According to data from the tax authorities, 11 lakh duplicate PANs were deactivated in this same period. Yet, there are more than 20 crore PANs which pales the entire data on 2.82 crore people filing tax returns or the rise in taxpayers going up by 25 per cent. There is a difference between tax filing and paying taxes, if the addition in number of taxpayers is on the account of opening of several Jan-Dhan accounts, which opened in the past one year, and many of them finding the demonetised money flown into them; chances of these accounts completing the loop by filing tax returns is high.

So, unless the data clearly shows who these extra IT return filers are and which tax bracket they fall under, the data is pretty much a stat and no more. The same logic applies for even some other taxpayers, who would have deposited cash into their bank accounts and automatically have incomes in the Rs 2.5-3 lakh slab, making them file tax returns. Yes, there is an increase in tax collection too, which is again a result of demonetisation, pay commission arrears and increase in tax compliance.
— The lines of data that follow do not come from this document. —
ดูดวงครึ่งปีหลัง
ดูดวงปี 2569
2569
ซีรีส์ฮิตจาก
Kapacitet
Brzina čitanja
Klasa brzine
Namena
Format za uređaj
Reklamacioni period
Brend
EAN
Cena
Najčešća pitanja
But, this may not be the case next year, when the lowest tax bracket would attract 5 per cent tax rate instead of the current 10 per cent rate.
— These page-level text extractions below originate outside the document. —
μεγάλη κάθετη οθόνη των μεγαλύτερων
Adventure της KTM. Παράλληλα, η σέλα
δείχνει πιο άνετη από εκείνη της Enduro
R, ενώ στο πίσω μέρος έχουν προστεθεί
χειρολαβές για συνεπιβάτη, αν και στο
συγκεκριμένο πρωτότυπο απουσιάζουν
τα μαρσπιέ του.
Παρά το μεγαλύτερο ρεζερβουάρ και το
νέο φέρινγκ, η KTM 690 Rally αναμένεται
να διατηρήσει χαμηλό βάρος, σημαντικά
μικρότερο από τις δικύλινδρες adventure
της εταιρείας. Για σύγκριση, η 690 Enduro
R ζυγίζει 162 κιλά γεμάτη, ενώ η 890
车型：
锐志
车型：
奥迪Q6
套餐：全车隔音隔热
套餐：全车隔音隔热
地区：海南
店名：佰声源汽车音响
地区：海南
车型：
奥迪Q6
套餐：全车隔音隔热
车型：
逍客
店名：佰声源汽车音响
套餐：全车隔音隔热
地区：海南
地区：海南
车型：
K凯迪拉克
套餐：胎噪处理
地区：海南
Unless there is a consistent year-on-year increase in the taxpayer base and tax collection, which should be the case in a growing economy, there is little to cheer about this data released by the government. Last month, using the information received through Statement of Financial Transactions from banks and financial institutions in the second phase of ‘Operation Clean Money’, the Income Tax department had identified 5.56 lakh individuals whose tax profiles were inconsistent with the cash deposits made by them after demonetisation. Another 1.04 lakh persons, who did not disclose all bank accounts during e-verification in the first phase of Operation Clean Money, were also identified by the tax department.
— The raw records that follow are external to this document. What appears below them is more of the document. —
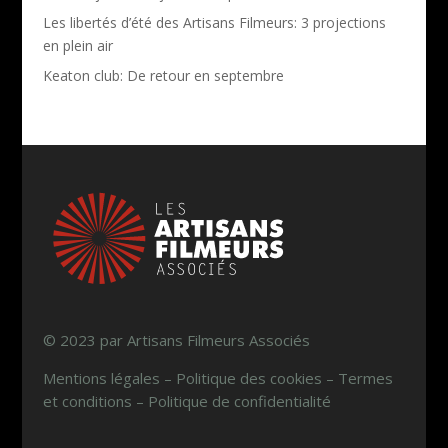
Les libertés d’été des Artisans Filmeurs: 3 projections
en plein air
Keaton club: De retour en septembre
© 2023 par Artisans Filmeurs Associés
Mentions légales – Politique des cookies – Termes
et conditions – Politique de confidentialité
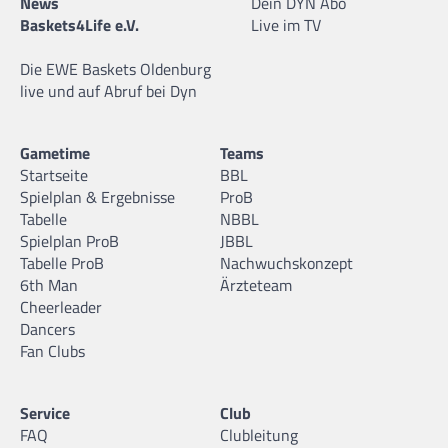
News
Dein DYN Abo
Baskets4Life e.V.
Live im TV
Die EWE Baskets Oldenburg
live und auf Abruf bei Dyn
Gametime
Teams
Startseite
BBL
Spielplan & Ergebnisse
ProB
Tabelle
NBBL
Spielplan ProB
JBBL
Tabelle ProB
Nachwuchskonzept
6th Man
Ärzteteam
Cheerleader
Dancers
Fan Clubs
Service
Club
FAQ
Clubleitung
These are indications of scope for increase in taxpayers in the future; however, the number is still far from the number of PANs issued. One aspect that could change the complexion of taxpayers is the linking of Aadhaar with PAN, which could substantially increase the compliance with tax filing and payments. Until then, any stats on increase in tax filing and tax returns are a mathematical figure, which just indicates the growth in number of new entrants into the job market. Unless the bridge between taxpayers and PAN holders narrows, we will continue to watch the rising number of taxpayers and increase in filing each passing year.